## functional.mcmc.resolve_kernel()


Normalize a kernel specification.


Usage

``` python
functional.mcmc.resolve_kernel(
    kernel,
    model,
    kernel_kwargs,
)
```


`None` -\> `NUTS(model, **kernel_kwargs)` (kwargs tune the default kernel without naming it); a kernel class -\> `kernel(model, **kernel_kwargs)`; a kernel instance -\> returned unchanged, and combining an instance with non-empty `kernel_kwargs` raises `ValueError` (ambiguous).
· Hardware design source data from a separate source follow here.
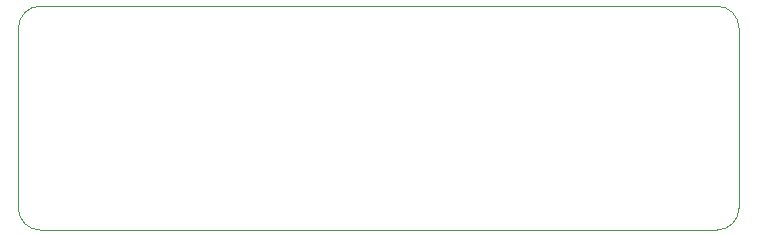
<source format=gbr>
G04 #@! TF.GenerationSoftware,KiCad,Pcbnew,(5.1.5)-3*
G04 #@! TF.CreationDate,2020-05-21T21:25:24+08:00*
G04 #@! TF.ProjectId,AdvancedSTLink,41647661-6e63-4656-9453-544c696e6b2e,rev?*
G04 #@! TF.SameCoordinates,Original*
G04 #@! TF.FileFunction,Profile,NP*
%FSLAX46Y46*%
G04 Gerber Fmt 4.6, Leading zero omitted, Abs format (unit mm)*
G04 Created by KiCad (PCBNEW (5.1.5)-3) date 2020-05-21 21:25:24*
%MOMM*%
%LPD*%
G04 APERTURE LIST*
%ADD10C,0.050000*%
G04 APERTURE END LIST*
D10*
X152933573Y-115956080D02*
G75*
G02X151079200Y-114101707I0J1854373D01*
G01*
X212095080Y-114096627D02*
G75*
G02X210240707Y-115951000I-1854373J0D01*
G01*
X210240707Y-96997347D02*
G75*
G02X212095080Y-98851720I0J-1854373D01*
G01*
X151079027Y-98851893D02*
G75*
G02X152933400Y-96997520I1854373J0D01*
G01*
X212095080Y-114096627D02*
X212095080Y-98851720D01*
X152933573Y-115956080D02*
X210240707Y-115951000D01*
X151079027Y-98851893D02*
X151079200Y-114101707D01*
X210240707Y-96997347D02*
X152933400Y-96997520D01*
M02*

</source>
Anything else -\> `TypeError`.


## Parameters


`kernel: KernelLike`  
The kernel specification (see `~numpyro_forecast.typing.KernelLike`).

`model: ForecastModel`  
The model the kernel is built against.

`kernel_kwargs: Mapping[str, Any] | None`  
Extra keyword arguments forwarded to the kernel constructor (ignored, and rejected, for an already-constructed instance).


## Returns


`MCMCKernel`  
The resolved kernel.


## Raises


`KernelConfigError`  
If a kernel instance is combined with non-empty `kernel_kwargs`.

`KernelResolutionError`  
If `kernel` is neither `None`, an `MCMCKernel` subclass, nor an `MCMCKernel` instance.